Não temo estar saindo do “obsequioso silêncio” que me impus referente à farsa eleitoral que corre por aí porque ambos os candidatos tratam do assunto com a maior frieza, como não se tratasse de vidas humanas em risco. E não me refiro só ao aborto: o uso “médico” de células-tronco embrionárias já começa a formar uma verdadeira indústria de produção e manipulação de embriões humanos despertando a cobiça e a ganância de milhões e milhões de dólares que renderá este caminho inexorável ao “admirável mundo novo” de produção em série de seres humanos geneticamente manipulados.
Mas a manipulação já começa antes, e a primira vítima é a verdade. Publica-se como manchete que “a criminalização do aborto causa a morte de milhares de mulheres”. Numa típica inversão revolucionária do pensamento – para a qual Olavo de Carvalho não cansa de chamar a atenção – atribui-se aos defensores da vida a responsabilidade pela morte de mulheres que se submetem a abortos clandestinos, como se alguma vez tivéssemos defendido que elas sejam abandonadas até morrerem sangrando, se algo vai mal!
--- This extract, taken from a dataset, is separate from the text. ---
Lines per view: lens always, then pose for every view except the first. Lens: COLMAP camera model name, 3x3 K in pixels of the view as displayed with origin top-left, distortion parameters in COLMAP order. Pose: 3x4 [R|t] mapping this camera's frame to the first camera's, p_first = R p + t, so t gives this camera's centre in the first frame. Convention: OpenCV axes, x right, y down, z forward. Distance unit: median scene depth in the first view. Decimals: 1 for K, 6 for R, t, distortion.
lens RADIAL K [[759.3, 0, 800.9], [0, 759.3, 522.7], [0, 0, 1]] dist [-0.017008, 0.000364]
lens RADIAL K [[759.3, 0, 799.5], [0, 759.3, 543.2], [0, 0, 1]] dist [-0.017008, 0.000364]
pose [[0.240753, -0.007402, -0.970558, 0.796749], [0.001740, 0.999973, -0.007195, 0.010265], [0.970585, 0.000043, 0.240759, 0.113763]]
Usa-se o mesmo argumento hipócrita que serve para o grotesco “casamento” gay: é a criminalização ou o “preconceito” que causam o sofrimento.
UM TEA PARTY BRASILEIRO?
Esta safadeza a respeito do aborto pode ter desencadeado um movimento conservador brasileiro, algo impensável nas últimas décadas. Será?
[i] Isto pode parecer exagero, mas veja-se a posição do bioeticista e filósofo dos direitos dos animais, Peter Singer, recentemente nomeado Diretor do Centro de Valores Humanos da Universidade de Princeton: para ele, os mais evoluídos primatas, cães e porcos são pessoas, masseres humanos inválidos e mesmo bebês, não podem ser consideradospessoas. O bioeticista Norman Fost considera que adultos humanos com problemas cognitivos devem ser considerados “cérebros mortos” e o filósofo e bioeticista R. G. Frey considera que muitos seres humanos desabilitados deveriam substituir os primatas em experiências científicas. (Citados em When do Human Beings Begin? “Scientific” Myths and Scientific Facts).